Authors: Amin Vahdat, Keith Marzullo
Fault recovery in Data Centers is the topic of this paper.
Single failure can disconnect large part of the network.
When a switch fails, it takes time for network to broadcast the new upgrades and connect all part of the network together.
Failure happens very frequent (80%) and they are impactful and far-reaching.
Have lasting effects 10 sec to recover.
The solution can be adding extra links but how we can find extra ports to add links.
1. Increase the number of ports and add double link for each connection but this solution is expensive.
2. Another way is to build a bigger network- add more switches on the top level and add one more layer of switches. However more switches make paths longer.
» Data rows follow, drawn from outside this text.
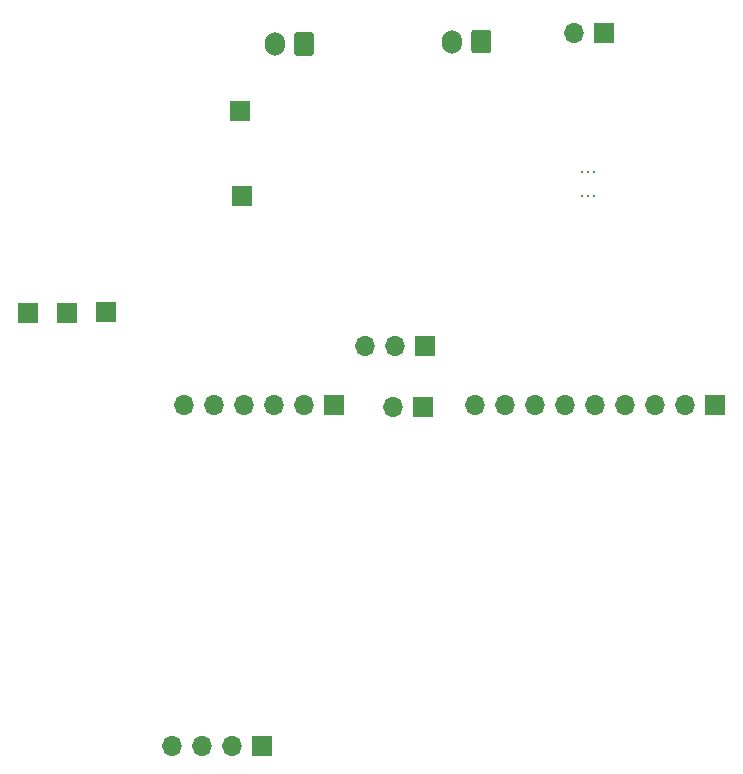
<source format=gbr>
%TF.GenerationSoftware,KiCad,Pcbnew,(5.1.8)-1*%
%TF.CreationDate,2021-01-16T10:33:32-08:00*%
%TF.ProjectId,spl_prototype,73706c5f-7072-46f7-946f-747970652e6b,rev?*%
%TF.SameCoordinates,Original*%
%TF.FileFunction,Soldermask,Bot*%
%TF.FilePolarity,Negative*%
%FSLAX46Y46*%
G04 Gerber Fmt 4.6, Leading zero omitted, Abs format (unit mm)*
G04 Created by KiCad (PCBNEW (5.1.8)-1) date 2021-01-16 10:33:32*
%MOMM*%
%LPD*%
G01*
G04 APERTURE LIST*
%ADD10O,1.700000X1.700000*%
%ADD11R,1.700000X1.700000*%
%ADD12C,0.200000*%
%ADD13O,1.700000X2.000000*%
G04 APERTURE END LIST*
D10*
%TO.C,J6*%
X139510000Y-22600000D03*
D11*
X142050000Y-22600000D03*
%TD*%
D12*
%TO.C,U7*%
X140260000Y-36350000D03*
X141260000Y-36350000D03*
X141260000Y-34350000D03*
X140260000Y-34350000D03*
X140760000Y-36350000D03*
X140760000Y-34350000D03*
%TD*%
D10*
%TO.C,TP2*%
X124260000Y-54200000D03*
D11*
X126800000Y-54200000D03*
%TD*%
%TO.C,TP7*%
X111400000Y-36400000D03*
%TD*%
%TO.C,TP6*%
X111300000Y-29200000D03*
%TD*%
%TO.C,TP5*%
X99900000Y-46200000D03*
%TD*%
%TO.C,TP4*%
X96600000Y-46300000D03*
%TD*%
%TO.C,TP3*%
X93300000Y-46300000D03*
%TD*%
D10*
%TO.C,JP1*%
X121820000Y-49100000D03*
X124360000Y-49100000D03*
D11*
X126900000Y-49100000D03*
%TD*%
D10*
%TO.C,J7*%
X105480000Y-82900000D03*
X108020000Y-82900000D03*
X110560000Y-82900000D03*
D11*
X113100000Y-82900000D03*
%TD*%
D10*
%TO.C,J4*%
X106500000Y-54100000D03*
X109040000Y-54100000D03*
X111580000Y-54100000D03*
X114120000Y-54100000D03*
X116660000Y-54100000D03*
D11*
X119200000Y-54100000D03*
%TD*%
D10*
%TO.C,J3*%
X131180000Y-54100000D03*
X133720000Y-54100000D03*
X136260000Y-54100000D03*
X138800000Y-54100000D03*
X141340000Y-54100000D03*
X143880000Y-54100000D03*
X146420000Y-54100000D03*
X148960000Y-54100000D03*
D11*
X151500000Y-54100000D03*
%TD*%
D13*
%TO.C,J2*%
X129200000Y-23300000D03*
G36*
G01*
X132550000Y-22550000D02*
X132550000Y-24050000D01*
G75*
G02*
X132300000Y-24300000I-250000J0D01*
G01*
X131100000Y-24300000D01*
G75*
G02*
X130850000Y-24050000I0J250000D01*
G01*
X130850000Y-22550000D01*
G75*
G02*
X131100000Y-22300000I250000J0D01*
G01*
X132300000Y-22300000D01*
G75*
G02*
X132550000Y-22550000I0J-250000D01*
G01*
G37*
%TD*%
%TO.C,J1*%
X114200000Y-23500000D03*
G36*
G01*
X117550000Y-22750000D02*
X117550000Y-24250000D01*
G75*
G02*
X117300000Y-24500000I-250000J0D01*
G01*
X116100000Y-24500000D01*
G75*
G02*
X115850000Y-24250000I0J250000D01*
G01*
X115850000Y-22750000D01*
G75*
G02*
X116100000Y-22500000I250000J0D01*
G01*
X117300000Y-22500000D01*
G75*
G02*
X117550000Y-22750000I0J-250000D01*
G01*
G37*
%TD*%
M02*

</source>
3. Ports can be provided by removing some of the links of switches to give the chance for more redundant links. This scheme has scalability problem by losing some hosts.
Multi rooted tree with extra links at one or more levels (eg. VL2)
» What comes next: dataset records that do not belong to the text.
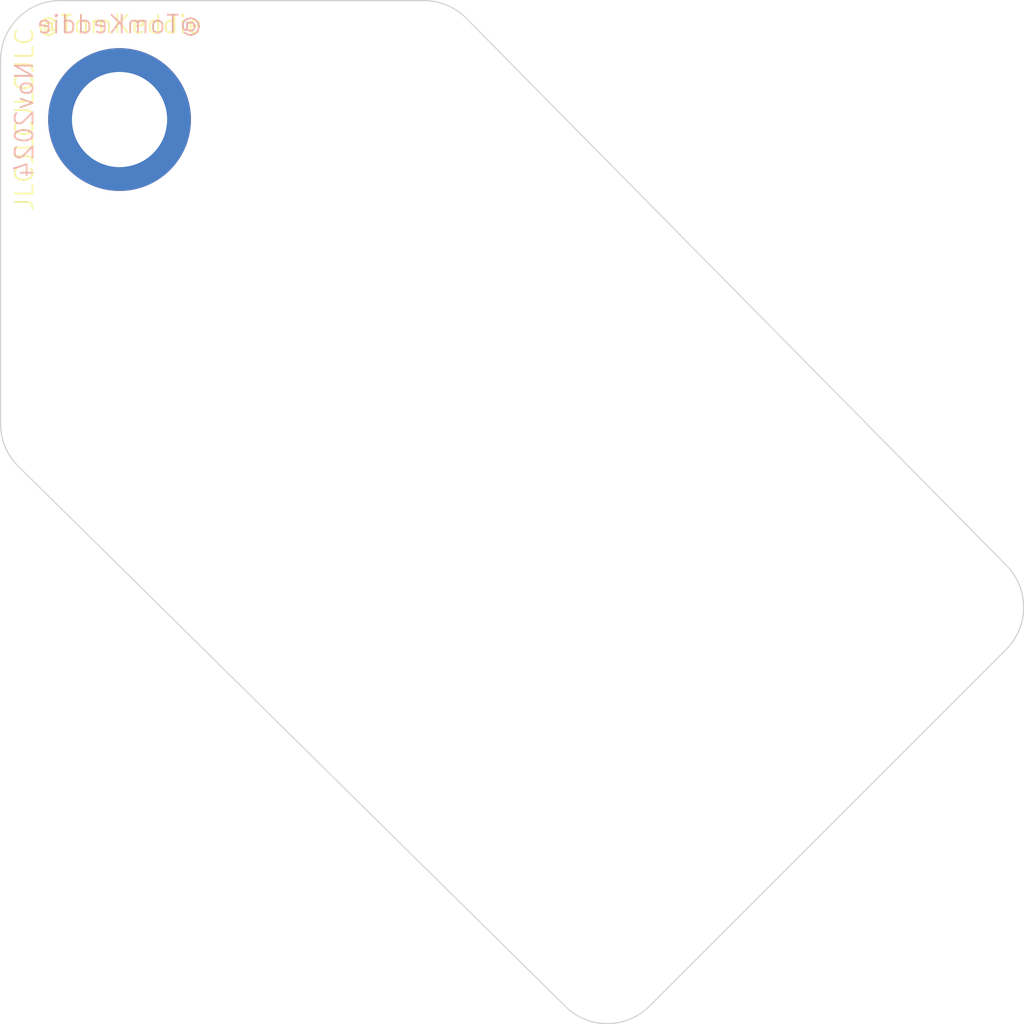
<source format=kicad_pcb>
(kicad_pcb
	(version 20240108)
	(generator "pcbnew")
	(generator_version "8.0")
	(general
		(thickness 1.6)
		(legacy_teardrops no)
	)
	(paper "A4")
	(layers
		(0 "F.Cu" signal)
		(31 "B.Cu" signal)
		(32 "B.Adhes" user "B.Adhesive")
		(33 "F.Adhes" user "F.Adhesive")
		(34 "B.Paste" user)
		(35 "F.Paste" user)
		(36 "B.SilkS" user "B.Silkscreen")
		(37 "F.SilkS" user "F.Silkscreen")
		(38 "B.Mask" user)
		(39 "F.Mask" user)
		(40 "Dwgs.User" user "User.Drawings")
		(41 "Cmts.User" user "User.Comments")
		(42 "Eco1.User" user "User.Eco1")
		(43 "Eco2.User" user "User.Eco2")
		(44 "Edge.Cuts" user)
		(45 "Margin" user)
		(46 "B.CrtYd" user "B.Courtyard")
		(47 "F.CrtYd" user "F.Courtyard")
		(48 "B.Fab" user)
		(49 "F.Fab" user)
		(50 "User.1" user)
		(51 "User.2" user)
		(52 "User.3" user)
		(53 "User.4" user)
		(54 "User.5" user)
		(55 "User.6" user)
		(56 "User.7" user)
		(57 "User.8" user)
		(58 "User.9" user)
	)
	(setup
		(pad_to_mask_clearance 0)
		(allow_soldermask_bridges_in_footprints no)
		(pcbplotparams
			(layerselection 0x00010f0_ffffffff)
			(plot_on_all_layers_selection 0x0000000_00000000)
			(disableapertmacros no)
			(usegerberextensions yes)
			(usegerberattributes no)
			(usegerberadvancedattributes yes)
			(creategerberjobfile yes)
			(dashed_line_dash_ratio 12.000000)
			(dashed_line_gap_ratio 3.000000)
			(svgprecision 4)
			(plotframeref no)
			(viasonmask no)
			(mode 1)
			(useauxorigin no)
			(hpglpennumber 1)
			(hpglpenspeed 20)
			(hpglpendiameter 15.000000)
			(pdf_front_fp_property_popups yes)
			(pdf_back_fp_property_popups yes)
			(dxfpolygonmode yes)
			(dxfimperialunits yes)
			(dxfusepcbnewfont yes)
			(psnegative no)
			(psa4output no)
			(plotreference yes)
			(plotvalue yes)
			(plotfptext yes)
			(plotinvisibletext no)
			(sketchpadsonfab no)
			(subtractmaskfromsilk no)
			(outputformat 1)
			(mirror no)
			(drillshape 0)
			(scaleselection 1)
			(outputdirectory "gerbers-small/")
		)
	)
	(net 0 "")
	(gr_arc
		(start 104.535534 134.535534)
		(mid 101 136)
		(end 97.464466 134.535534)
		(stroke
			(width 0.1)
			(type default)
		)
		(layer "Edge.Cuts")
		(uuid "1f006083-3d79-49cb-8f91-9f326c9f174e")
	)
	(gr_line
		(start 85.586583 50)
		(end 55 50)
		(stroke
			(width 0.1)
			(type default)
		)
		(layer "Edge.Cuts")
		(uuid "1f4520cb-013b-4e22-b3f6-f7778c8c377a")
	)
	(gr_arc
		(start 50 55)
		(mid 51.464466 51.464466)
		(end 55 50)
		(stroke
			(width 0.1)
			(type default)
		)
		(layer "Edge.Cuts")
		(uuid "65c34932-a135-4b4e-9bf7-96b2d8f9a30f")
	)
	(gr_arc
		(start 51.464466 89.122117)
		(mid 50.380602 87.5)
		(end 50 85.586583)
		(stroke
			(width 0.1)
			(type default)
		)
		(layer "Edge.Cuts")
		(uuid "669f6fe5-9198-46f8-9b79-a10903b37d83")
	)
	(gr_line
		(start 50 55)
		(end 50 85.586583)
		(stroke
			(width 0.1)
			(type default)
		)
		(layer "Edge.Cuts")
		(uuid "76db7aa7-3f2a-4bfa-9211-e0a4d81c12ba")
	)
	(gr_arc
		(start 85.586583 50)
		(mid 87.5 50.380602)
		(end 89.122117 51.464466)
		(stroke
			(width 0.1)
			(type default)
		)
		(layer "Edge.Cuts")
		(uuid "9069d2e9-55e8-4b96-9c5f-0799d96cc856")
	)
	(gr_line
		(start 51.464466 89.122117)
		(end 97.464466 134.535534)
		(stroke
			(width 0.1)
			(type default)
		)
		(layer "Edge.Cuts")
		(uuid "acc52b22-94ef-46b9-9232-6be07a08d7ed")
	)
	(gr_line
		(start 134.535534 104.535534)
		(end 104.535534 134.535534)
		(stroke
			(width 0.1)
			(type default)
		)
		(layer "Edge.Cuts")
		(uuid "b8f5fd7a-e6c6-4a35-a96e-f1e5664bbdcb")
	)
	(gr_arc
		(start 134.535534 97.464466)
		(mid 136 101)
		(end 134.535534 104.535534)
		(stroke
			(width 0.1)
			(type default)
		)
		(layer "Edge.Cuts")
		(uuid "c3657e67-c73c-47ea-8fe7-b902f45a1dd1")
	)
	(gr_line
		(start 89.122117 51.464466)
		(end 134.535534 97.464466)
		(stroke
			(width 0.1)
			(type default)
		)
		(layer "Edge.Cuts")
		(uuid "f44577fe-243e-4740-a188-499f3f221d3d")
	)
	(gr_text "Nov2024"
		(at 52 60 90)
		(layer "B.SilkS")
		(uuid "312e5540-e677-4970-a1f6-fbd9a9367e69")
		(effects
			(font
				(size 1.5 1.5)
				(thickness 0.15)
			)
			(justify mirror)
		)
	)
	(gr_text "@TomKeddie"
		(at 60 52 -0)
		(layer "B.SilkS")
		(uuid "d8076896-c814-4986-a461-20fab5f66b57")
		(effects
			(font
				(size 1.5 1.5)
				(thickness 0.15)
			)
			(justify mirror)
		)
	)
	(gr_text "JLCJLCJLCJLC"
		(at 52 60 90)
		(layer "F.SilkS")
		(uuid "6c476001-b606-4814-abdf-ad8fe4a20a41")
		(effects
			(font
				(size 1.5 1.5)
				(thickness 0.15)
			)
		)
	)
	(gr_text "@TomKeddie"
		(at 60 52 0)
		(layer "F.SilkS")
		(uuid "da149475-2de9-4cbc-bfa8-ed14f5349c58")
		(effects
			(font
				(size 1.5 1.5)
				(thickness 0.15)
			)
		)
	)
	(via
		(at 60 60)
		(size 12)
		(drill 8)
		(layers "F.Cu" "B.Cu")
		(net 0)
		(uuid "60b6ab91-cf64-4819-9856-d9e44a64107f")
	)
)

</source>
The contribution of this paper is to find the tradeoffs between fault tolerant, scalability and network size.
The evaluated results are compared against OSPF.
Q: there are a lot of works on fault tolerant, then whats new?
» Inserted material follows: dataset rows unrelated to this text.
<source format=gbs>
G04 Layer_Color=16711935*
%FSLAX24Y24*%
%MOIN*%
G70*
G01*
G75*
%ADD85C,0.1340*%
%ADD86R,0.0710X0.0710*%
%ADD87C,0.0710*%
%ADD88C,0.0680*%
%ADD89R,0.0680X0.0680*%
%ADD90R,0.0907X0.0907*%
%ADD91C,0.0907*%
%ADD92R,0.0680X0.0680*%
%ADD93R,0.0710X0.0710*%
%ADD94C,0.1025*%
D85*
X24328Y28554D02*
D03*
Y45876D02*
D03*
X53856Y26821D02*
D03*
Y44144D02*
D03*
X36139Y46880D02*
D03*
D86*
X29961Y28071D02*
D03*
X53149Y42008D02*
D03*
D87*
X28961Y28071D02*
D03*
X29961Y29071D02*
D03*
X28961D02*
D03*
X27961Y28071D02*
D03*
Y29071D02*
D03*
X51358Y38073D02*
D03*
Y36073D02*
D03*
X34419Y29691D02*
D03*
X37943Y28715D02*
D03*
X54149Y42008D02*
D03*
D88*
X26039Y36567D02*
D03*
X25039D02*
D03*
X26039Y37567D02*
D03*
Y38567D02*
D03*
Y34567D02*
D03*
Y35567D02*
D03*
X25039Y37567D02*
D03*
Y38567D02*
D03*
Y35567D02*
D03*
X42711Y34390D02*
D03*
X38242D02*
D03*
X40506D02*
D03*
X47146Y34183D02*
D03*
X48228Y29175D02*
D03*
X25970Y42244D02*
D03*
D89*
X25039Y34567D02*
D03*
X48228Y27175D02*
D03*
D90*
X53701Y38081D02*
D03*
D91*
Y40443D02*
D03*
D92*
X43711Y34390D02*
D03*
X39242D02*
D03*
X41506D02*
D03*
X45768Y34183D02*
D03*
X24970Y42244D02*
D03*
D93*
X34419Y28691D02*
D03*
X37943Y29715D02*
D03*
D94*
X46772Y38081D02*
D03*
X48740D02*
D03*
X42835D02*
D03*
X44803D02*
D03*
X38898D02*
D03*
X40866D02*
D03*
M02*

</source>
A: whats new is little bit different point of space. They are adding a little bit of latency instead of adding hardware. There are some topologies designed for super computer like aspen or subset of aspen link splitting aspen trees and doubling the number of links at all levels. The goal here is to see what the tradeoffs are and what the math is here that designers don’t need to guess what is the cost of their opinion of the fault tolerant need to be paid.